John Alexander, director of social work at Dumfries & Galloway, said the new agenda represents “a seismic shift in how we do business”.

He said: “There’s no doubt that the seismic shift does pose a number of challenges to providers. If I can just simplify it, rather than facing one commissioner, which is the local authority, and having to work very closely in partnership with that one commissioner, they’re potentially facing hundreds and maybe, in city situations, thousands of commissioners, namely the men and women themselves who have control over their direct payment and individual budget. And how on earth do you manage that process?”

However, he added: “The organisations and the market, whether they’re third sector or independent sector, are already living to a degree in an uncertain environment. So, I don’t think this is necessarily a seismic shift from security to insecurity, it’s about saying maybe we move a little bit into insecurity in the sense that ‘we don’t have one place, one door to knock on to have that conversation, and we will need to be more flexible’.”

Janet Spence, programme manager at Highland Health and Social Care Partnership, also spoke of “a lot of anxiety on the part of health staff, particularly nurses, about SDS”.

She said: “I think that’s largely because of a lack of knowledge, so we were very keen to get in there at grassroots level and start talking to staff about SDS, what it was and what it wasn’t. The huge shift needed in mindset and culture, I don’t think it’s unfair to say that a lot of health staff, community-based nurses, hospital-based nurses, are quite protective people who are keen to be seen to be doing things for people, are quite risk averse.

“So, managing risk is something that is quite difficult for them to get to grips with. We have, over the last few months, begun a dialogue with health staff. I think it’s just a very different way of thinking for them.”

Committee member Drew Smith also raised concerns about “abuse” of the system by home carers and others. He said: “If you’re filling in a questionnaire, and your home carer or someone else is maybe assisting you to do that, and they say: ‘If you tick that option then I’ll come and provide the service for you, but I’ll do that outside the local authority, and I’ll do it on my own and I’ll be a private provider for you’. There seems to be a whole range of opportunities for abuse there.”

However, Mr Williams replied: “We shouldn’t lose sight of the role of the care manager here, which remains central in terms of the assuring of adult protection, and ensuring that people’s rights and responsibilities aren’t over-run by the ability for the home carer to say ‘I’ll do it’. And in terms of the delivery of any plan, certainly within Glasgow, the outcome-based support plan has to be signed off by a resource screening group, so it’s not something that can be organised through back-handed wheeler dealing.”
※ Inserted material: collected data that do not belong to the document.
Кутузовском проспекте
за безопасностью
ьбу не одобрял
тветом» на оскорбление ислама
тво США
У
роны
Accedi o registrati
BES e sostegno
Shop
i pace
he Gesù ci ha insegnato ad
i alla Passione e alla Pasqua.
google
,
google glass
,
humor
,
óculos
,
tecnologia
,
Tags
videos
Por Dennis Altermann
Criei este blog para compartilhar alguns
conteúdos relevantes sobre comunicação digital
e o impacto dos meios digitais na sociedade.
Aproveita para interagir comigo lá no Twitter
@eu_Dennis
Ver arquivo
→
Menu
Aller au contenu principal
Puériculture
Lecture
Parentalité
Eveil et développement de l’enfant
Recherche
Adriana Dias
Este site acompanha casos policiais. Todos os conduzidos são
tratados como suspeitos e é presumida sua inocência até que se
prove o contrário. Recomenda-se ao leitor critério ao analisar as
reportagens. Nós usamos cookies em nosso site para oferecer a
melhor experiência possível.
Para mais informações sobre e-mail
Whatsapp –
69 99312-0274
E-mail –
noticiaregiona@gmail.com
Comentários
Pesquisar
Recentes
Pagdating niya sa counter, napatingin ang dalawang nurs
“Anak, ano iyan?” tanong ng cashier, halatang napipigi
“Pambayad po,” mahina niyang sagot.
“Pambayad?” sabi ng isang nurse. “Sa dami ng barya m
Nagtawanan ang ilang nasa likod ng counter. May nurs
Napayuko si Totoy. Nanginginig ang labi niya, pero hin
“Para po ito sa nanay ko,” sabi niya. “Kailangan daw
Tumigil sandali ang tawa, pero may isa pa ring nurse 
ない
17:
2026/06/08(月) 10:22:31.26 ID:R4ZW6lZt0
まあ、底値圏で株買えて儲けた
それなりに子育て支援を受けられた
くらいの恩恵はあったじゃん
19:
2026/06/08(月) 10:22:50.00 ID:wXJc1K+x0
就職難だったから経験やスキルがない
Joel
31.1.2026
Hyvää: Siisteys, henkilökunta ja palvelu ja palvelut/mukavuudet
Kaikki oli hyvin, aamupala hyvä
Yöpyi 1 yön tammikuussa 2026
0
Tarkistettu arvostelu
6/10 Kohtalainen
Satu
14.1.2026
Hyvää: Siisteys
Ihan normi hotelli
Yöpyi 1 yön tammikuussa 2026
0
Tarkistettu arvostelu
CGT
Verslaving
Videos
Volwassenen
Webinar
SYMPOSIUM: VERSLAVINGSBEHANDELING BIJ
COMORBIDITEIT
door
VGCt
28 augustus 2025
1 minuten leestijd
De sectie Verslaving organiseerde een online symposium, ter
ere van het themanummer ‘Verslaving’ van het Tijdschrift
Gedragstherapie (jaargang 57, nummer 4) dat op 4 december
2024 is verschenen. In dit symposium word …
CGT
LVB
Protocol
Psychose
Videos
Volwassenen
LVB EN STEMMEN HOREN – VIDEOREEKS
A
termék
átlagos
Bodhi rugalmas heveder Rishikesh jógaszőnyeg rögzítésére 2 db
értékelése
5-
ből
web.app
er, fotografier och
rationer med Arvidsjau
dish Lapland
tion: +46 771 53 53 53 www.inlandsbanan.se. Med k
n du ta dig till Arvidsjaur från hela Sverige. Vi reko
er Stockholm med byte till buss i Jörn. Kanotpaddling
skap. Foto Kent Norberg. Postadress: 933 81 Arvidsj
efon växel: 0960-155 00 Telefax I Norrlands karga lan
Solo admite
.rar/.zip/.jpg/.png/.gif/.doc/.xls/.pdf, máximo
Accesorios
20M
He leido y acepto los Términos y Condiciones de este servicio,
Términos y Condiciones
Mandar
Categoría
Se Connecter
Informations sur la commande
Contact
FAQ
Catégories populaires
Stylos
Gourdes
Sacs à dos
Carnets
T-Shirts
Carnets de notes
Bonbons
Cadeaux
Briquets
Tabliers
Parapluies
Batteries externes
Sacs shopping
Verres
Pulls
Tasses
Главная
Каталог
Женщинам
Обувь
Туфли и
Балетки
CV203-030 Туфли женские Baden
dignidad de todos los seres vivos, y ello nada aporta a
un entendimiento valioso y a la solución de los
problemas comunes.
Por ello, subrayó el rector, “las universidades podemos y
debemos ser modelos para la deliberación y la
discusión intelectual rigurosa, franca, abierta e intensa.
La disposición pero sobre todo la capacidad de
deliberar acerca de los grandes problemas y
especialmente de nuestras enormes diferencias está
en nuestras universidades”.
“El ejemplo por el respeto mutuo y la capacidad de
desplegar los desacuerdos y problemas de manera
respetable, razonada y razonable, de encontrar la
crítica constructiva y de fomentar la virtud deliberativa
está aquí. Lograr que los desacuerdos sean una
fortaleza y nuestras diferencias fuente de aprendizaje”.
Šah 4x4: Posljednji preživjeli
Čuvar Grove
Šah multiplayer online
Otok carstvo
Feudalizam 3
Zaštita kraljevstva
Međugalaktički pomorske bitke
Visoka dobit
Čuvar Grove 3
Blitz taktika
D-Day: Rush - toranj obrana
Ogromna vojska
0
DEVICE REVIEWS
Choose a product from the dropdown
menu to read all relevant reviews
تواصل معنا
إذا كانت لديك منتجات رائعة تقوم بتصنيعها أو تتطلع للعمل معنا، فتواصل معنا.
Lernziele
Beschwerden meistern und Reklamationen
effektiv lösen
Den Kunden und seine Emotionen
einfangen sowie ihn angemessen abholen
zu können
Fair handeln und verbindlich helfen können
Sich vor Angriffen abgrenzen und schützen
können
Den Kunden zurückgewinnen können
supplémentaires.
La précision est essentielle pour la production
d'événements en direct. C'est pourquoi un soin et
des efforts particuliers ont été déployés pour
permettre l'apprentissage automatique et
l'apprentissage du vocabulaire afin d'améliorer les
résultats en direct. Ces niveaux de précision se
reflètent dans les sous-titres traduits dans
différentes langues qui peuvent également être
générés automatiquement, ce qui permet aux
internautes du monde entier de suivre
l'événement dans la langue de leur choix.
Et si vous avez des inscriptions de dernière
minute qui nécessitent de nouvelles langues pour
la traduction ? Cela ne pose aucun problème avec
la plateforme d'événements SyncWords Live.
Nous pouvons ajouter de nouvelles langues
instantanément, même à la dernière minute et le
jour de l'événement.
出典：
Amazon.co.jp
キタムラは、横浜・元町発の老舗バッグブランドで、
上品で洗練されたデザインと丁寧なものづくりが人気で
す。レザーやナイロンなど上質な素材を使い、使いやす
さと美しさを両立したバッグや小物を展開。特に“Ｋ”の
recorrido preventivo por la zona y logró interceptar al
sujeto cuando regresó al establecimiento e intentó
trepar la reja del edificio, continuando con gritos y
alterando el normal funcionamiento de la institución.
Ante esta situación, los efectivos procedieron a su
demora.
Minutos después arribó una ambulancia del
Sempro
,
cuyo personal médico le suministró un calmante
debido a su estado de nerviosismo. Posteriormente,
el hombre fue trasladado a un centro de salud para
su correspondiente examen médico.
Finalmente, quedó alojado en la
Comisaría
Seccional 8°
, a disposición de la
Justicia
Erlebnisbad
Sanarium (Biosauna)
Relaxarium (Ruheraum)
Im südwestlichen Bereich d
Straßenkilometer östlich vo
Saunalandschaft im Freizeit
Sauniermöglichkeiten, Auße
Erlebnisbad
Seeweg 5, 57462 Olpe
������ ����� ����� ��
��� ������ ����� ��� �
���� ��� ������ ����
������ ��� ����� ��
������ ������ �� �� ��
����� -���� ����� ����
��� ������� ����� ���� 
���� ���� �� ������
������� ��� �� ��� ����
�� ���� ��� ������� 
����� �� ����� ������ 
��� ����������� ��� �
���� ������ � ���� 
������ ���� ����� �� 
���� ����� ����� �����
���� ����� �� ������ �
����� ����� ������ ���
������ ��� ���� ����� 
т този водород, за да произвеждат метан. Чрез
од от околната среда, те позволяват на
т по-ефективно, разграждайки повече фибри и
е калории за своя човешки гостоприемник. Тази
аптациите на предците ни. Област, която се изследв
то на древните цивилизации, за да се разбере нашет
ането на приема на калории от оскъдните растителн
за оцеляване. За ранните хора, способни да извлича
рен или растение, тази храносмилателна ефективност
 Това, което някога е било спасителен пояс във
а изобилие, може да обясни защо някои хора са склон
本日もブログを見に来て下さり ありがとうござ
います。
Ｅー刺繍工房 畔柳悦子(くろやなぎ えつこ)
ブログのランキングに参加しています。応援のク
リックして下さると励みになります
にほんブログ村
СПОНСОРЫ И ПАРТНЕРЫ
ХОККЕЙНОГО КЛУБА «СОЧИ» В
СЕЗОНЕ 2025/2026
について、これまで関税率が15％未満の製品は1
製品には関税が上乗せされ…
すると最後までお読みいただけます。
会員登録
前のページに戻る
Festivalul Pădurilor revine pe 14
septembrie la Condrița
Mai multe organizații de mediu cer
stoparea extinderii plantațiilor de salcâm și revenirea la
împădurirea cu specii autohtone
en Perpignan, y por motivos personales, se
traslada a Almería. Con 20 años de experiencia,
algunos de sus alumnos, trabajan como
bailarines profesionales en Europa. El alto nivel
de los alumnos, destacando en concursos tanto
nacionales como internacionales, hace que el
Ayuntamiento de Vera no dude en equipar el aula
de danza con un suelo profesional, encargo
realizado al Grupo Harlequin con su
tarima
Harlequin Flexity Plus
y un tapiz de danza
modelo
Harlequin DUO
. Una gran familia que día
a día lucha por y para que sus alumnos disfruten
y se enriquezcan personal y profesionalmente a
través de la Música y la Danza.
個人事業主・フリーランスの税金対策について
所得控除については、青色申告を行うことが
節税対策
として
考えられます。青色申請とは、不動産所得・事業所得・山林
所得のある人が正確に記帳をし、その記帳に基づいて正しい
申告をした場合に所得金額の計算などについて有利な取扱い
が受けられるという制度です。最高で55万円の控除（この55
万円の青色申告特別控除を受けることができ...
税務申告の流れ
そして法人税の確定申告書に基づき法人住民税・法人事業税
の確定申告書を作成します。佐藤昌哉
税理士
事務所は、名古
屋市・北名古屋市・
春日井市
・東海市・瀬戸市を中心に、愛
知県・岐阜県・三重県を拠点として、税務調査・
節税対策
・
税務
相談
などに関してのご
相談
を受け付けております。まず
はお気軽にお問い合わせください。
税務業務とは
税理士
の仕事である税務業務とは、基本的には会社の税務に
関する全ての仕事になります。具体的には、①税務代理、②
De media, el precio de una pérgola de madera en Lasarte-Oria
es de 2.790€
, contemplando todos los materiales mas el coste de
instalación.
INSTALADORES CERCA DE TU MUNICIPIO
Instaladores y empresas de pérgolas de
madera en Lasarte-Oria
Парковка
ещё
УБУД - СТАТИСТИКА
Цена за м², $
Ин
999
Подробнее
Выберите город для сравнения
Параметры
Despite initial misgivings by providers, the project leader of the SDS test sites evaluation team Dr Julie Ridley said the feedback from disabled people who are now directing their own care has been “overwhelmingly positive”.

She said: “We looked at 10 case studies in each of the local authority test sites, and the evidence from looking at people’s experiences of assessment, the kinds of packages that they got, and how they felt about the support that they were getting, were overwhelmingly positive.”

She added: “In terms of choice, control and flexibility, people’s experience would support that.”